Here was ­America under attack, with four dead on foreign soil. And here was Romney, defiantly refusing to adopt a tone of sobriety, solemnity, or seriousness, instead attempting to score cheap political points, doubling down on his criticism from the night before that the Obama administration had been “disgraceful” for “sympathiz[ing]” with the attackers—criticism willfully ignoring the chronology of events, the source of the statement he was pillorying, the substance of the statement, and the circumstances under which it was made.

That the left heaped scorn on Romney’s gambit came as no surprise. But the right reacted almost as harshly—with former aides to John McCain, George W. Bush, and Ronald Reagan creating an on-the-record chorus of disapproval, while countless other Republican officials and operatives chimed in anonymously. “This is worse than a Lehman moment,” says a senior GOP operative. “­McCain made mistakes of impulsiveness, but this was a deliberate and premeditated move, and it totally revealed Romney’s character; it revealed him as completely craven and his candidacy as serving no higher purpose than his ambition.”

This bipartisan condemnation would have been bad enough in itself, but its negative effects were amplified because it fed into a broader narrative emerging in the media across the ideological spectrum: that Romney is losing, knows he is losing, and is starting to panic. This story line is, of course, rooted in reality, given that every available data point since the conventions suggests that Obama is indeed, for the first time, opening up a lead outside the margin of ­error nationally and in the battleground states....

The New Yorker's John Cassidy writes:

About the best that can be said for Romney is that, responding to the public statements from the U.S. Embassy in Egypt, he took a cynical tactical gamble that misfired after the protests in Libya took a tragic turn. When you are losing an election that you should win you have to do something, and accusing a Democratic President of being soft on national security is a standard G.O.P. fallback.

And if that was foolhardy, Romney’s decision on Wednesday morning to double down—this after the news emerged that Stevens and three other consulate officials had been killed—was virtually inexplicable. “It almost feels like Sarah Palin is his foreign policy adviser,” Matthew Dowd, a former political adviser to President George W. Bush, told the Washington Post. “It’s just a huge mistake on the Romney campaign’s part—huge mistake.”

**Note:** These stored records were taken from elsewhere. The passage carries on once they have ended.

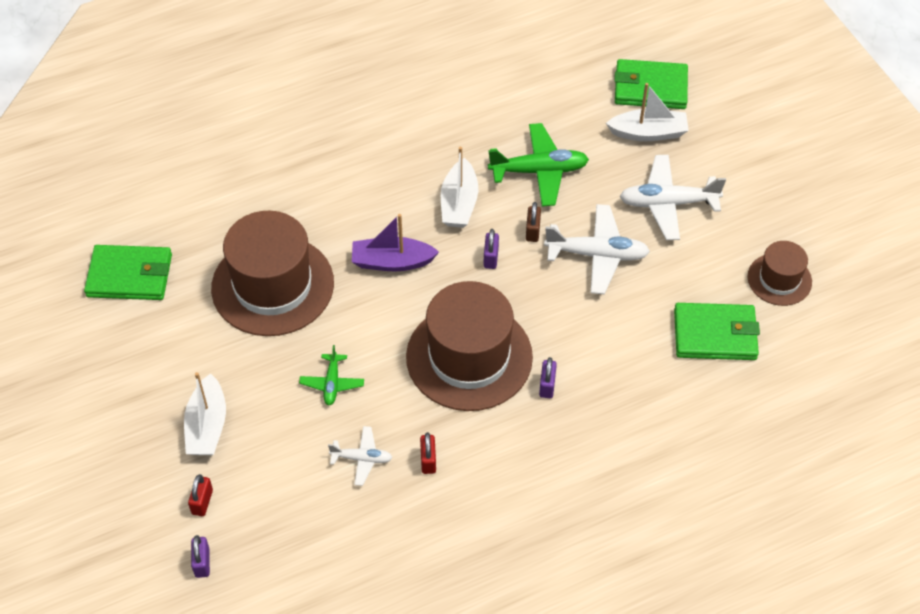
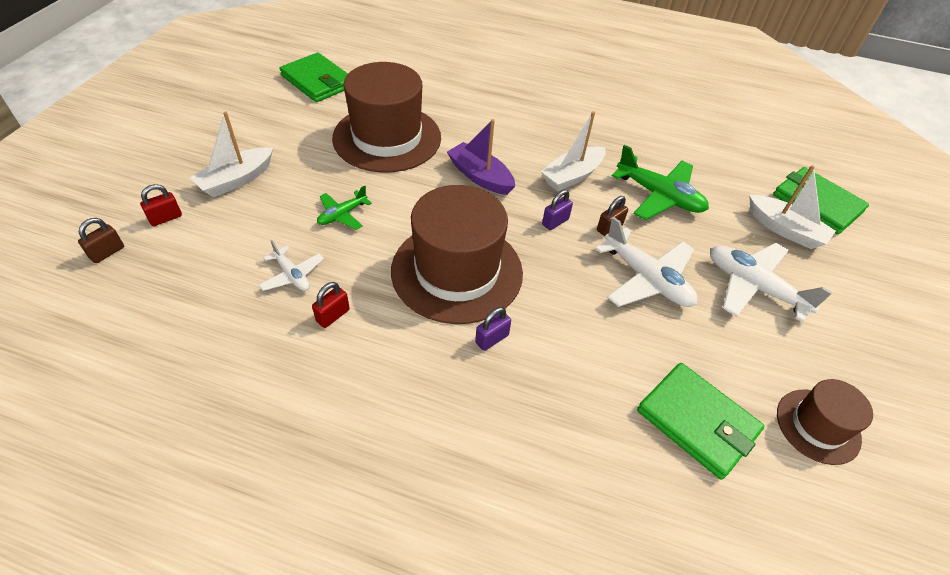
camera: 40 degrees right, 5 degrees down
(202, 563) = (107, 252): purple padlock -> brown padlock

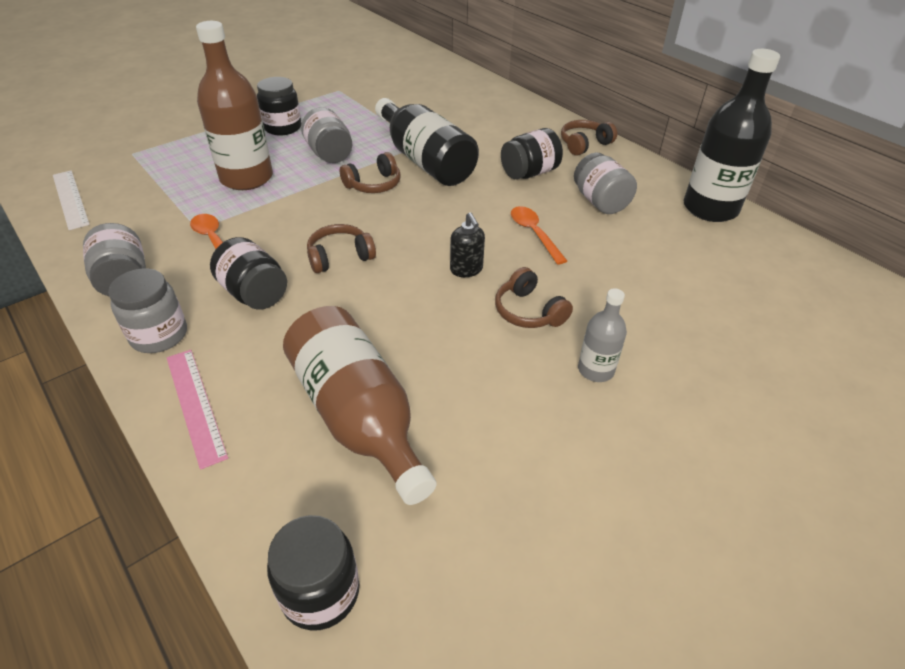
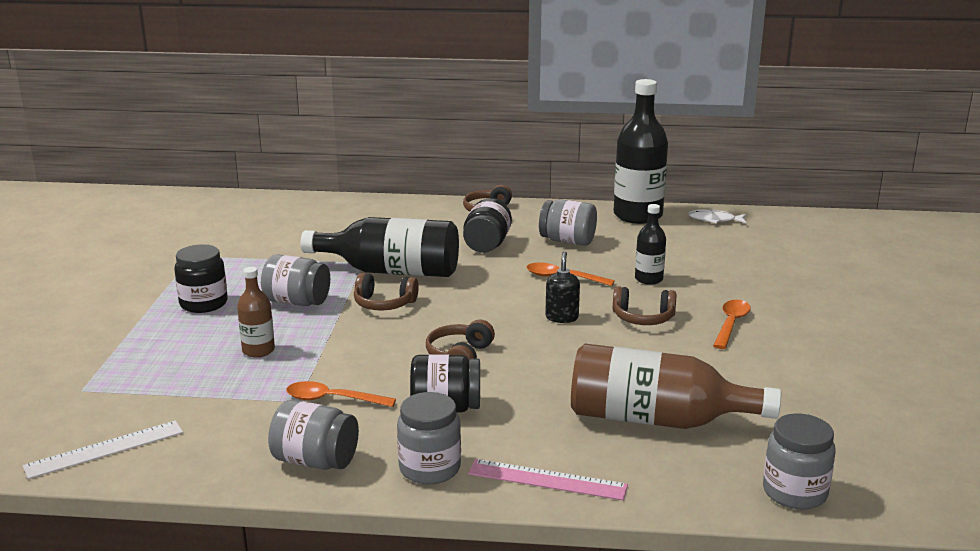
camera: 45 degrees left, 20 degrees down
(70, 199) = (105, 449): white ruler -> white ruler turned 45 degrees counterclockwise
(246, 178) = (258, 350): brown bottle -> brown bottle, size x0.51
(320, 592) = (794, 492): black jar -> grey jar
(373, 184) = (384, 304): brown headphones -> brown headphones turned 90 degrees clockwise
(466, 269) = (562, 317): black soap dispenser -> black soap dispenser turned 105 degrees counterclockwise
(595, 370) = (731, 324): grey bottle -> orange spoon
(604, 276) = (648, 279): none -> black bottle
(784, 251) = (714, 220): none -> white fish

...Romney’s political advisers aren’t the brightest bulbs—his entire campaign has been a litany of errors. What has been less remarked upon is the makeup of Romney’s foreign-policy team. For a former businessman who claims to willing to hire the best and smartest regardless of background, it is a remarkably unimpressive and ideologically driven group, consisting largely of washed up neocons and Cold Warriors, many of whom served in the Administration of George W. Bush.

... John Bolton is another important player in the Romney team. Often dismissed even on the right as a hirsute blowhard, Bolton appears to have persuaded Romney to take him seriously.

Romney has demonstrated that he’s a poor politician, allowing himself to be co-opted and hoodwinked by the right.

When Romney decided to run in 2012, the best argument for his candidacy was that he had nothing to do with the Bush Administration and could appeal to moderate voters. But rather than trying to make a break with the Bush Administration and portraying himself as a different sort of Republican, one who has learned from the mistakes of the past, Romney has embraced the Bush heritage—one that delivered the Presidency to Obama in 2008. We see this in economic policy, where he has embraced the Republican orthodoxy that tax cuts are a solution to everything and tax increases are evil. We see it in the field of social issues, where he has pandered to evangelicals and conservative Catholics on issues like abortion and gay marriage. And now we see it in foreign policy, where he has given a platform to the very folks who led us to disaster in Iraq.